Holly Waddington “Poor Things” | Photo by Alex J. Berliner/ABImages Alex J. Berliner


Lights, Camera, Costumes at ASU FIDM Museum Exhibit

Just in time for the Academy Awards on March 10, brilliantly detailed costumes are on display at the annual ASU FIDM Museum “Art of Costume Design in Film” exhibit, which opened March 5 and is running through April 20. Included are Best Costume Design nominees “Barbie,” “Killers of the Flower Moon” “Napoleon,” “Oppenheimer” and “Poor Things.”

“Costume design is such a huge part in filmmaking, and it’s so great to be able to highlight it here,” said ASU FIDM Museum’s Christina Frank, who curated the exhibition. “They are shining examples of how designers use their knowledge, craftsmanship and creativity to effectively express character through clothing.”

The exhibit includes interactive workshops, designer spotlights and live talks with renowned costume designers as they share insights into their creative processes from new perspectives to barbenheimer.

Janty Yates and David Crossman (“Napoleon”) and Jacqueline West (“Killers of the Flower Moon”) did extensive research to bring authenticity to the characters.

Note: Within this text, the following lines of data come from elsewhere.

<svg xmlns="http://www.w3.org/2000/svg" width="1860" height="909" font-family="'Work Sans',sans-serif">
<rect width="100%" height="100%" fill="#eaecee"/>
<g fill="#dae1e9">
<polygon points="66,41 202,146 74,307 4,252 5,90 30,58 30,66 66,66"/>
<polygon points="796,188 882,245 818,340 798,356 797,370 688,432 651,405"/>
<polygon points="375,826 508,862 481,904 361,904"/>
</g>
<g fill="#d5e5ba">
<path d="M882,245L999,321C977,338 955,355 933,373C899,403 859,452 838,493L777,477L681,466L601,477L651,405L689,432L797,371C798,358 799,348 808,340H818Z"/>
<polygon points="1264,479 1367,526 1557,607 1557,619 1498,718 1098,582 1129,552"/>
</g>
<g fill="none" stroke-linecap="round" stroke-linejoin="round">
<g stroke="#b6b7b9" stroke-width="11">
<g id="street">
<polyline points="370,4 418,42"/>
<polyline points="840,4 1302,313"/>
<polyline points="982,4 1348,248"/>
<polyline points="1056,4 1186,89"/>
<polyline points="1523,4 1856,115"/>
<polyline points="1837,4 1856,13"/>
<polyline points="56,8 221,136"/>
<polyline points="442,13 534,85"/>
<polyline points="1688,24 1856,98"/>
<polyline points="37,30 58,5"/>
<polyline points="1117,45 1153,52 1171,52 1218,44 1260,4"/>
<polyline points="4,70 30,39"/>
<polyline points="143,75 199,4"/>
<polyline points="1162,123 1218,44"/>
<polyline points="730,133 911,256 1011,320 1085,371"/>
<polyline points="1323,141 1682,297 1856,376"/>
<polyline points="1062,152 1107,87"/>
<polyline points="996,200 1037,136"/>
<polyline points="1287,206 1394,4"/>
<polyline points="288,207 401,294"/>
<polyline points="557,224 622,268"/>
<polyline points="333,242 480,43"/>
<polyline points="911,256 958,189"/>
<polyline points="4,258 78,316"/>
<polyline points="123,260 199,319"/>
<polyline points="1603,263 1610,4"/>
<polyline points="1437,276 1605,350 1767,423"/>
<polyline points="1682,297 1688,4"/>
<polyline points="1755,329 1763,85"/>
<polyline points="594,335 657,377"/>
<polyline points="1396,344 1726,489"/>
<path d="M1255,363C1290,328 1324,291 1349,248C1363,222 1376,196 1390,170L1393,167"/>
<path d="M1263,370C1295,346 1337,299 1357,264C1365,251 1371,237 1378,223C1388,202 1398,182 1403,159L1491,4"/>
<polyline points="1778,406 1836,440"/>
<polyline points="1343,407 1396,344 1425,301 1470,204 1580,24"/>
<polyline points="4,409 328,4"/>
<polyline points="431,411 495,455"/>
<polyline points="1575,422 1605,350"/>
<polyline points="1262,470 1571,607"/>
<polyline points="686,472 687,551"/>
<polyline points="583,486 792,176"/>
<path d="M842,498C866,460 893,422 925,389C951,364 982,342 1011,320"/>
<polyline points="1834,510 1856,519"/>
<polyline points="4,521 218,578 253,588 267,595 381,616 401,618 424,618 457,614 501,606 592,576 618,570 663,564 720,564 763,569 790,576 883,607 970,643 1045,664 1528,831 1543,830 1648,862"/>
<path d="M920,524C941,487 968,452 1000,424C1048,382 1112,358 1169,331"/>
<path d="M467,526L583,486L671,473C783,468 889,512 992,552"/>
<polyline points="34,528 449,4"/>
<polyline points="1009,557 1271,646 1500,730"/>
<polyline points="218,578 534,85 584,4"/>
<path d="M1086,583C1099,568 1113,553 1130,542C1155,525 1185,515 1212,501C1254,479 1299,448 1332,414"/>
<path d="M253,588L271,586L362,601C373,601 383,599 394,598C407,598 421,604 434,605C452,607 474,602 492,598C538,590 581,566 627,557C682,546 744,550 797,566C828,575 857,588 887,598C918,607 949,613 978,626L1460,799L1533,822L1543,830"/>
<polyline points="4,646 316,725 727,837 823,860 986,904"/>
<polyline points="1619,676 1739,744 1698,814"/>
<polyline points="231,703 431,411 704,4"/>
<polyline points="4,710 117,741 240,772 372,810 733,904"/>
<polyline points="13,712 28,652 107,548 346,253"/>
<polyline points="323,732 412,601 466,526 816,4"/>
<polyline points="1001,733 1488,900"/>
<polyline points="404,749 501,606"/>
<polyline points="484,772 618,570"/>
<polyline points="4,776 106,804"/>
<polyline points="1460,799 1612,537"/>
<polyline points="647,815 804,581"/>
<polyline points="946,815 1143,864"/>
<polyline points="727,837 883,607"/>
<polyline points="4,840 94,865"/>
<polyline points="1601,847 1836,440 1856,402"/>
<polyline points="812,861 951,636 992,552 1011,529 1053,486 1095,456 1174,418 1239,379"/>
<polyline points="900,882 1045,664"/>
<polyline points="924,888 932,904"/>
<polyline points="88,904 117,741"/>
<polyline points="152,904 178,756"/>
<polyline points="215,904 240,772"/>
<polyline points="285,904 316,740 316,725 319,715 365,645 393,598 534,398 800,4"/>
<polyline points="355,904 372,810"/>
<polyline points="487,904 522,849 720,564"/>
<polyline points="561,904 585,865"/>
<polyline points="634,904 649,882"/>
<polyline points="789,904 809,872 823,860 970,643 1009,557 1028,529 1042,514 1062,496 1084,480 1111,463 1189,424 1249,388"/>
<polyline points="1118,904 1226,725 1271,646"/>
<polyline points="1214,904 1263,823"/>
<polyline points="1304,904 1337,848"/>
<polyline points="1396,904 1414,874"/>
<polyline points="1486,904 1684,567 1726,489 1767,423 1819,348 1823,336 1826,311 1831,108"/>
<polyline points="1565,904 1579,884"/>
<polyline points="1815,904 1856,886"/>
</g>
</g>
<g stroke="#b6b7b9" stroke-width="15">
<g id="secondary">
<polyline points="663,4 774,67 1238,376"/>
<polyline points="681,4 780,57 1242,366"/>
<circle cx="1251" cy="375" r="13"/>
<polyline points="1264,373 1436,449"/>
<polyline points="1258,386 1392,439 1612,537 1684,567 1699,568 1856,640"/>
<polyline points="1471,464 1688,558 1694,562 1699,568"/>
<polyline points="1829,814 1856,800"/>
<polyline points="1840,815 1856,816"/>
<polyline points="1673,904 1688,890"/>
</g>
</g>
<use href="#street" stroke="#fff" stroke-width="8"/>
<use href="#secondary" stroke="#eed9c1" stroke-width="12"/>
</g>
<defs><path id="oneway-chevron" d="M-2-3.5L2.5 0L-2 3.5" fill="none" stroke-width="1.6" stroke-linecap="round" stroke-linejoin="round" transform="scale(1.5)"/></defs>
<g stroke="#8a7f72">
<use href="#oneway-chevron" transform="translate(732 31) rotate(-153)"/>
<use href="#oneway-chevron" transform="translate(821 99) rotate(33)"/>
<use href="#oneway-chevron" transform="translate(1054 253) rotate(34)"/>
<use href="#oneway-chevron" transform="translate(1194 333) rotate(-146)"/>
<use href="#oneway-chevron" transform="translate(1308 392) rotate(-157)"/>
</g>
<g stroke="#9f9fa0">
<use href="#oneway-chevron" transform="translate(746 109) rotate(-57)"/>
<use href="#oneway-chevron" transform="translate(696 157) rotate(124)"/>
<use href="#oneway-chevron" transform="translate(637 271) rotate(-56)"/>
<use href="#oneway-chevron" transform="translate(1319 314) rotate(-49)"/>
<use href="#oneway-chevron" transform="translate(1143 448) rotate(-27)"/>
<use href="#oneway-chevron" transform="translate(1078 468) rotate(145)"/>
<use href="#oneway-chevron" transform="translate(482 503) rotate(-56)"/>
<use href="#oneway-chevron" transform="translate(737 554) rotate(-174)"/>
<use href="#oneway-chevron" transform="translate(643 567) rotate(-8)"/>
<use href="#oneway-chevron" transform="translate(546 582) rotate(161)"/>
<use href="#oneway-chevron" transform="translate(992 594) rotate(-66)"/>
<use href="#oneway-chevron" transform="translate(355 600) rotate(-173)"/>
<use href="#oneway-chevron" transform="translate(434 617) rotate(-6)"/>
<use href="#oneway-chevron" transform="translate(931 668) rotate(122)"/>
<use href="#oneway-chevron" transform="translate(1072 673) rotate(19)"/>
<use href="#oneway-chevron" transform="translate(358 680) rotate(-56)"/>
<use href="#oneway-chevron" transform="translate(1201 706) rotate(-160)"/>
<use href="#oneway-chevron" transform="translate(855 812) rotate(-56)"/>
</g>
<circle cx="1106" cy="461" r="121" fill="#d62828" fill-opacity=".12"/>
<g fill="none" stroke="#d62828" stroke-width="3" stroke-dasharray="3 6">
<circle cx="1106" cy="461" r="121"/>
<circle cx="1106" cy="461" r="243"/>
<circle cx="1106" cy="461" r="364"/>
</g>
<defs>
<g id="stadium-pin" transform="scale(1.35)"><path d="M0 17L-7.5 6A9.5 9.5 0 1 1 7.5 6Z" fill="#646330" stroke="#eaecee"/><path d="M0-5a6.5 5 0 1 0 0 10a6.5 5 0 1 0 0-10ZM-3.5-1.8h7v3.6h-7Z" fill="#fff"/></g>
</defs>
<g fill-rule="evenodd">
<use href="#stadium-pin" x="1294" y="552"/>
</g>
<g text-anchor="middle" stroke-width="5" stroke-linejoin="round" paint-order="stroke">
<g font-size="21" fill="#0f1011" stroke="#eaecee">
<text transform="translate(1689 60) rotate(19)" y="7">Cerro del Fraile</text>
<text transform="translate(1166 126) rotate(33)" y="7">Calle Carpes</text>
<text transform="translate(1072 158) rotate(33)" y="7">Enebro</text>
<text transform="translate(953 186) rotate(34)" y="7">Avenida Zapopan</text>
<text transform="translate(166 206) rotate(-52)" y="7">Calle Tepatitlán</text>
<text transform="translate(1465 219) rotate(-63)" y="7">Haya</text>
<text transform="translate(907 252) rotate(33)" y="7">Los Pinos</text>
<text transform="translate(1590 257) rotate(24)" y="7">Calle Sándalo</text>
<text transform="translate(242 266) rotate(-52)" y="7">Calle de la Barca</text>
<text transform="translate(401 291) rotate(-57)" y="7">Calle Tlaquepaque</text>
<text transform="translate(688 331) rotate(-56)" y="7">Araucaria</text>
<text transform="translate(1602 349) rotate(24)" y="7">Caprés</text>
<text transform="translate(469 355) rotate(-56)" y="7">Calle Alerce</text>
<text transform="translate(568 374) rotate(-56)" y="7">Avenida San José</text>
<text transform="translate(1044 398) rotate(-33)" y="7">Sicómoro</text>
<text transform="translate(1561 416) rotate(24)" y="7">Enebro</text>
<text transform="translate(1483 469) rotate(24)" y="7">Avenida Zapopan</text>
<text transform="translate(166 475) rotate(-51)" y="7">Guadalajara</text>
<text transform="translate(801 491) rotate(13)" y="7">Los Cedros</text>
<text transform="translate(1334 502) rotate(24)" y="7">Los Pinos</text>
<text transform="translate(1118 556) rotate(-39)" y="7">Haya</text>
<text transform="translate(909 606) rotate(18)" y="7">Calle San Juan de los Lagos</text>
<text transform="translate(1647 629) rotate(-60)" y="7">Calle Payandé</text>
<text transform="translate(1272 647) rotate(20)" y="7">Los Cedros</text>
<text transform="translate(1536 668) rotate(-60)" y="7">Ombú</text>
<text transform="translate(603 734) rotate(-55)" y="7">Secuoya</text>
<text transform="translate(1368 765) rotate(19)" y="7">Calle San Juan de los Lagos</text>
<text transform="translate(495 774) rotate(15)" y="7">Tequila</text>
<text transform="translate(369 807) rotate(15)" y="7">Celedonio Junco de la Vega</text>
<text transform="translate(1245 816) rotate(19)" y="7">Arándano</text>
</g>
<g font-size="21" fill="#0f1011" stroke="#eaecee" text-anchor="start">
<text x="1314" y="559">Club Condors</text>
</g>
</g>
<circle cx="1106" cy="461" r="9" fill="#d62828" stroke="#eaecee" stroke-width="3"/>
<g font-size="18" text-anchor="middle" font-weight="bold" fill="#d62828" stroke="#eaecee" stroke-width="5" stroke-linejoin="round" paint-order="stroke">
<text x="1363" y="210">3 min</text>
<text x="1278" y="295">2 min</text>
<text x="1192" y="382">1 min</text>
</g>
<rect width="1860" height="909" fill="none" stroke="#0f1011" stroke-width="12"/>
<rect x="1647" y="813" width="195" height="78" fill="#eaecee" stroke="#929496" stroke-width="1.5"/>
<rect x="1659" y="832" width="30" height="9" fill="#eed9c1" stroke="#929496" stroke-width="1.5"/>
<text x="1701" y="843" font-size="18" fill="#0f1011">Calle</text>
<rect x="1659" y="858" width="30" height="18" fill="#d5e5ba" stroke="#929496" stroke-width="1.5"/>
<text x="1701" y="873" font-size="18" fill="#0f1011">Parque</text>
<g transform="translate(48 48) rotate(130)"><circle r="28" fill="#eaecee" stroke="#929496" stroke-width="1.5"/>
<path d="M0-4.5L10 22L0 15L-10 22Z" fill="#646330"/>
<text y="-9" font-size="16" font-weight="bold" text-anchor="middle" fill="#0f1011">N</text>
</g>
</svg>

In preparation for her work on “Oppenheimer,” Ellen Mirojnick researched 1940s men’s suits at the ASU FIDM Museum archives.

Jacqueline Durran (“Barbie”) studied the Mattel archives to fully understand the wardrobe of a doll with over 60 years of history, adding her own spin for a 1960s Italian-resort look. Durran’s inspiration for the Ken look was an early photo of Sylvester Stallone wearing a fur coat.

Designer Francine Jamison-Tanchuck revisited Alice Walker’s classic, “The Color Purple,” years after having worked on the original 1985 feature film.

Holly Waddington’s imaginative designs for “Poor Things” demonstrate the direct correlation between fashion and film with voluminous sleeves that reference 1890s fashion. Designers such as Daniel Roseberry at Schiaparelli, Thom Browne, the Rodarte sisters and Demna at Balenciaga have followed suit, showing dramatic shoulder styles in their collections and solidifying 2023 as the year of the power sleeve.

Sophie Canale (“Saltburn”) furthered early-aughts fashion trends while Charlese Antoinette Jones (“Air”) captured 1980s style in Portland, Ore., the birthplace of the ubiquitous Nike Air Jordan. Stacy Battat showed that fashion can create and manipulate identity in her 1960s- and ’70s-era costumes for “Priscilla.”

“Having these costumes here connects to what the students are really interested in and what they’re studying and learning at ASU FIDM,” said Dennita Sewell, director of ASU FIDM and the ASU FIDM Museum.